China builds massive 3D face database to sharpen humanoid robots using point clouds

04.03.2026 13:44

Humanoid robots are becoming harder to distinguish from real people, and a new study from China points to one reason why, El.kz reports citing Interesting Engineering.

Researchers have developed a large-scale 3D facial dataset and a new AI model that can detect facial landmarks directly from raw 3D data, without relying on 2D images or digital templates.

The work targets a core challenge in building realistic androids and virtual humans: enabling them to express emotion, recognize identity, and interact naturally.

One of the key technical building blocks behind that capability is three-dimensional facial keypoint detection, which maps critical points on a face in 3D space.

Most existing systems depend heavily on 2D texture mapping or synthetic 3D faces.

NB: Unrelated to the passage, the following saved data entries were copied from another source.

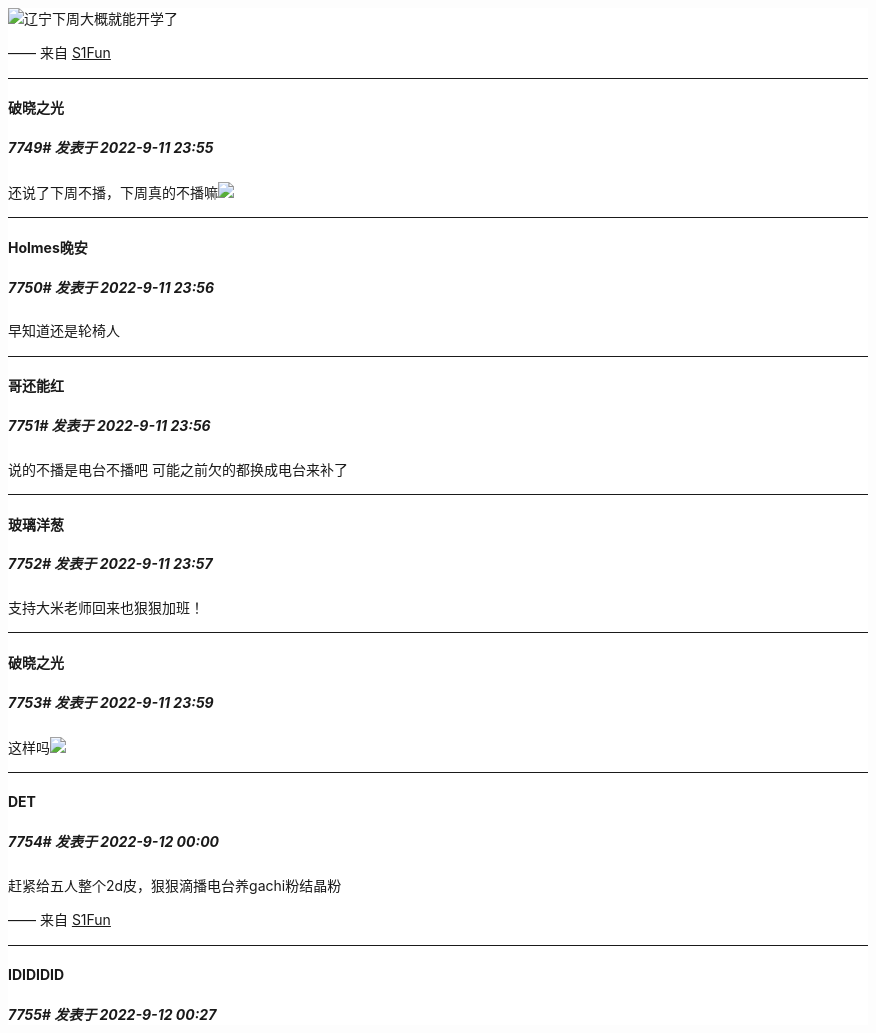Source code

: <img src="https://static.saraba1st.com/image/smiley/face2017/078.png" referrerpolicy="no-referrer">辽宁下周大概就能开学了

—— 来自 [S1Fun](https://s1fun.koalcat.com)

*****

####  破晓之光  
##### 7749#       发表于 2022-9-11 23:55

还说了下周不播，下周真的不播嘛<img src="https://static.saraba1st.com/image/smiley/face2017/186.png" referrerpolicy="no-referrer">

*****

####  Holmes晚安  
##### 7750#       发表于 2022-9-11 23:56

早知道还是轮椅人

*****

####  哥还能红  
##### 7751#       发表于 2022-9-11 23:56

说的不播是电台不播吧 可能之前欠的都换成电台来补了

*****

####  玻璃洋葱  
##### 7752#       发表于 2022-9-11 23:57

支持大米老师回来也狠狠加班！

*****

####  破晓之光  
##### 7753#       发表于 2022-9-11 23:59

这样吗<img src="https://static.saraba1st.com/image/smiley/face2017/186.png" referrerpolicy="no-referrer">



*****

####  DET  
##### 7754#       发表于 2022-9-12 00:00

赶紧给五人整个2d皮，狠狠滴播电台养gachi粉结晶粉

—— 来自 [S1Fun](https://s1fun.koalcat.com)



*****

####  IDIDIDID  
##### 7755#       发表于 2022-9-12 00:27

That approach can introduce errors because digital models often differ from real human facial geometry, and texture alignment is not always precise.

The new study aims to bypass those limits by working directly with real-world 3D facial scans.

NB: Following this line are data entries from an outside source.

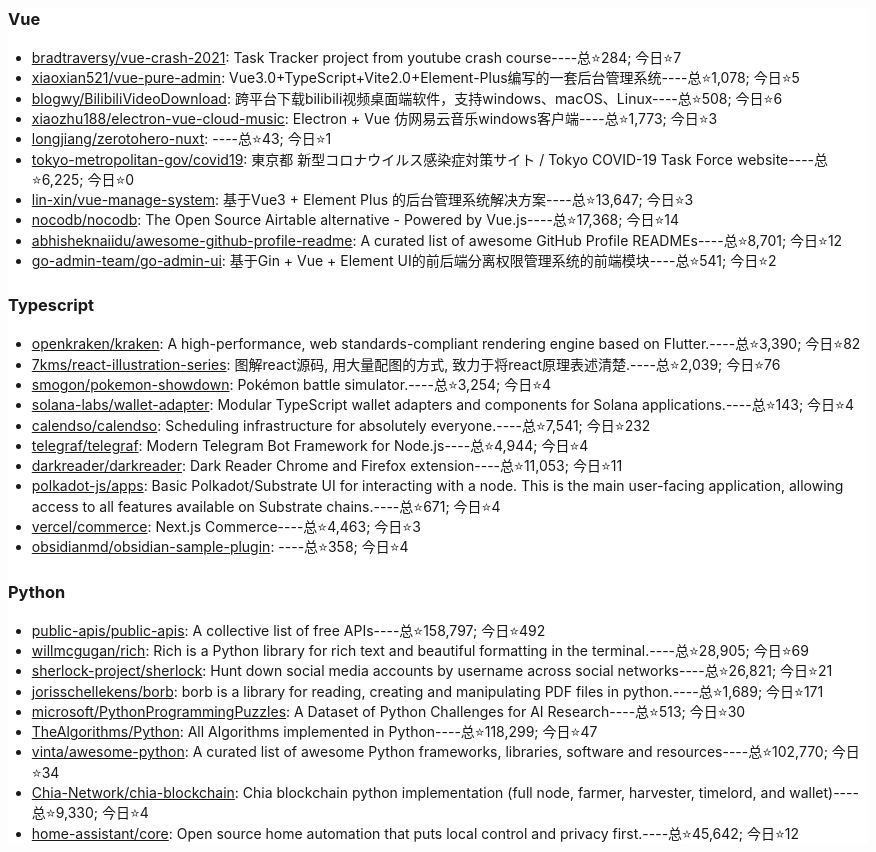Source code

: ### Vue 
- [bradtraversy/vue-crash-2021](https://github.com/bradtraversy/vue-crash-2021): Task Tracker project from youtube crash course----总⭐️284; 今日⭐️7 
- [xiaoxian521/vue-pure-admin](https://github.com/xiaoxian521/vue-pure-admin): Vue3.0+TypeScript+Vite2.0+Element-Plus编写的一套后台管理系统----总⭐️1,078; 今日⭐️5 
- [blogwy/BilibiliVideoDownload](https://github.com/blogwy/BilibiliVideoDownload): 跨平台下载bilibili视频桌面端软件，支持windows、macOS、Linux----总⭐️508; 今日⭐️6 
- [xiaozhu188/electron-vue-cloud-music](https://github.com/xiaozhu188/electron-vue-cloud-music): Electron + Vue 仿网易云音乐windows客户端----总⭐️1,773; 今日⭐️3 
- [longjiang/zerotohero-nuxt](https://github.com/longjiang/zerotohero-nuxt): ----总⭐️43; 今日⭐️1 
- [tokyo-metropolitan-gov/covid19](https://github.com/tokyo-metropolitan-gov/covid19): 東京都 新型コロナウイルス感染症対策サイト / Tokyo COVID-19 Task Force website----总⭐️6,225; 今日⭐️0 
- [lin-xin/vue-manage-system](https://github.com/lin-xin/vue-manage-system): 基于Vue3 + Element Plus 的后台管理系统解决方案----总⭐️13,647; 今日⭐️3 
- [nocodb/nocodb](https://github.com/nocodb/nocodb): The Open Source Airtable alternative - Powered by Vue.js----总⭐️17,368; 今日⭐️14 
- [abhisheknaiidu/awesome-github-profile-readme](https://github.com/abhisheknaiidu/awesome-github-profile-readme): A curated list of awesome GitHub Profile READMEs----总⭐️8,701; 今日⭐️12 
- [go-admin-team/go-admin-ui](https://github.com/go-admin-team/go-admin-ui): 基于Gin + Vue + Element UI的前后端分离权限管理系统的前端模块----总⭐️541; 今日⭐️2 

### Typescript 
- [openkraken/kraken](https://github.com/openkraken/kraken): A high-performance, web standards-compliant rendering engine based on Flutter.----总⭐️3,390; 今日⭐️82 
- [7kms/react-illustration-series](https://github.com/7kms/react-illustration-series): 图解react源码, 用大量配图的方式, 致力于将react原理表述清楚.----总⭐️2,039; 今日⭐️76 
- [smogon/pokemon-showdown](https://github.com/smogon/pokemon-showdown): Pokémon battle simulator.----总⭐️3,254; 今日⭐️4 
- [solana-labs/wallet-adapter](https://github.com/solana-labs/wallet-adapter): Modular TypeScript wallet adapters and components for Solana applications.----总⭐️143; 今日⭐️4 
- [calendso/calendso](https://github.com/calendso/calendso): Scheduling infrastructure for absolutely everyone.----总⭐️7,541; 今日⭐️232 
- [telegraf/telegraf](https://github.com/telegraf/telegraf): Modern Telegram Bot Framework for Node.js----总⭐️4,944; 今日⭐️4 
- [darkreader/darkreader](https://github.com/darkreader/darkreader): Dark Reader Chrome and Firefox extension----总⭐️11,053; 今日⭐️11 
- [polkadot-js/apps](https://github.com/polkadot-js/apps): Basic Polkadot/Substrate UI for interacting with a node. This is the main user-facing application, allowing access to all features available on Substrate chains.----总⭐️671; 今日⭐️4 
- [vercel/commerce](https://github.com/vercel/commerce): Next.js Commerce----总⭐️4,463; 今日⭐️3 
- [obsidianmd/obsidian-sample-plugin](https://github.com/obsidianmd/obsidian-sample-plugin): ----总⭐️358; 今日⭐️4 

### Python 
- [public-apis/public-apis](https://github.com/public-apis/public-apis): A collective list of free APIs----总⭐️158,797; 今日⭐️492 
- [willmcgugan/rich](https://github.com/willmcgugan/rich): Rich is a Python library for rich text and beautiful formatting in the terminal.----总⭐️28,905; 今日⭐️69 
- [sherlock-project/sherlock](https://github.com/sherlock-project/sherlock): Hunt down social media accounts by username across social networks----总⭐️26,821; 今日⭐️21 
- [jorisschellekens/borb](https://github.com/jorisschellekens/borb): borb is a library for reading, creating and manipulating PDF files in python.----总⭐️1,689; 今日⭐️171 
- [microsoft/PythonProgrammingPuzzles](https://github.com/microsoft/PythonProgrammingPuzzles): A Dataset of Python Challenges for AI Research----总⭐️513; 今日⭐️30 
- [TheAlgorithms/Python](https://github.com/TheAlgorithms/Python): All Algorithms implemented in Python----总⭐️118,299; 今日⭐️47 
- [vinta/awesome-python](https://github.com/vinta/awesome-python): A curated list of awesome Python frameworks, libraries, software and resources----总⭐️102,770; 今日⭐️34 
- [Chia-Network/chia-blockchain](https://github.com/Chia-Network/chia-blockchain): Chia blockchain python implementation (full node, farmer, harvester, timelord, and wallet)----总⭐️9,330; 今日⭐️4 
- [home-assistant/core](https://github.com/home-assistant/core): Open source home automation that puts local control and privacy first.----总⭐️45,642; 今日⭐️12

Building massive 3D datasets

To support the effort, the team built a custom 3D and 4D facial acquisition system. They carried out standardized data collection and assembled a database containing around 200,000 high-fidelity 3D facial scans.

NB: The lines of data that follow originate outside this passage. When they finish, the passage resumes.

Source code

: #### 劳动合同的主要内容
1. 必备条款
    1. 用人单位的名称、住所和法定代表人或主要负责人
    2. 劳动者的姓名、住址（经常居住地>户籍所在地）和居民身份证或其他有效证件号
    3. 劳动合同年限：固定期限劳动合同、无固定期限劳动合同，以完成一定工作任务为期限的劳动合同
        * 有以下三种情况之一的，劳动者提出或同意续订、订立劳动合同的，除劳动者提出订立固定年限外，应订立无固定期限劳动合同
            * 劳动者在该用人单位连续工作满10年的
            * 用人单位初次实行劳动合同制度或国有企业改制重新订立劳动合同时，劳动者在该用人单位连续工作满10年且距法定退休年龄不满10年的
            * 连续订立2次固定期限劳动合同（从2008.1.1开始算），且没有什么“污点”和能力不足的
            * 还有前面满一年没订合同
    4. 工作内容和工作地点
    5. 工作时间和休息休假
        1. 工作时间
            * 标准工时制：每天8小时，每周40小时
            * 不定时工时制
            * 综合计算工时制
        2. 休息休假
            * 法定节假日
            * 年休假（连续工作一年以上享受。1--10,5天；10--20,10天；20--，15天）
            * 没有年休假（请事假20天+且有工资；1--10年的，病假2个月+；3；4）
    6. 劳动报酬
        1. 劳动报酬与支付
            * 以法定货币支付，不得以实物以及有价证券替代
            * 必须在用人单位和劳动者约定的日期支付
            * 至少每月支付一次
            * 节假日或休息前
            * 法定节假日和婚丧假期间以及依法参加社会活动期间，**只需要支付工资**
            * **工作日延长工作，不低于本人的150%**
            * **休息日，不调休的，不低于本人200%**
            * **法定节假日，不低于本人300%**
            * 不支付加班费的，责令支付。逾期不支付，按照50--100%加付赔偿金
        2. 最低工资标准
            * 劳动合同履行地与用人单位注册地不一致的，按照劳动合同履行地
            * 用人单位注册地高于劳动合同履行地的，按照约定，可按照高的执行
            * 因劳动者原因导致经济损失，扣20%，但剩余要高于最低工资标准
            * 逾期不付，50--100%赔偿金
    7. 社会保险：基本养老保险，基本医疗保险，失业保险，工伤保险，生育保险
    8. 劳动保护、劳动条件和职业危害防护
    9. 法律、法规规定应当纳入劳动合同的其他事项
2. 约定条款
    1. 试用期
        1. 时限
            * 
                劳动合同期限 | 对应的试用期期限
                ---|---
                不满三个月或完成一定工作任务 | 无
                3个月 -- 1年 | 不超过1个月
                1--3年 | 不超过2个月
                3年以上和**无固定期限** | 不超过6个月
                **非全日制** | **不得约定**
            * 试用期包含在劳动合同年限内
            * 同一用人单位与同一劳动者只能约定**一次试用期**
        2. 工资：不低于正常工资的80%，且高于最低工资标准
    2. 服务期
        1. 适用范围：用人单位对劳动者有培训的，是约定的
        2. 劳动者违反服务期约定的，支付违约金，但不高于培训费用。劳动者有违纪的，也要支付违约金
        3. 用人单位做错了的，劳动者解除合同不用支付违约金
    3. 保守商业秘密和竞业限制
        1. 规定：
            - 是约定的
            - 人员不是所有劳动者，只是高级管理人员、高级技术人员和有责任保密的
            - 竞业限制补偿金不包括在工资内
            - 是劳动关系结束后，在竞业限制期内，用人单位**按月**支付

The database also includes a multi-expression 3D face dataset, a standardized 3D facial landmark dataset, a high-precision 3D human body dataset, and a dynamic 4D facial expression dataset.

Together, these multimodal biometric resources form one of the largest structured collections of real 3D human facial data reported to date. The dataset was selected for Fujian Province’s 2025 High-Quality AI Dataset Program.

Instead of feeding the AI system with textured images, the researchers designed a curvature-fused graph attention network, or CF-GAT, to process unordered point clouds directly. A point cloud represents the geometry of a face as a collection of spatial points, without surface textures.

The team introduced a geometry-driven sampling strategy that simplifies the point set while preserving key curvature information. That curvature data is encoded as an explicit geometric prior and integrated into the model’s attention mechanism. This allows the network to focus on subtle local shape variations while also modeling global relationships across the face.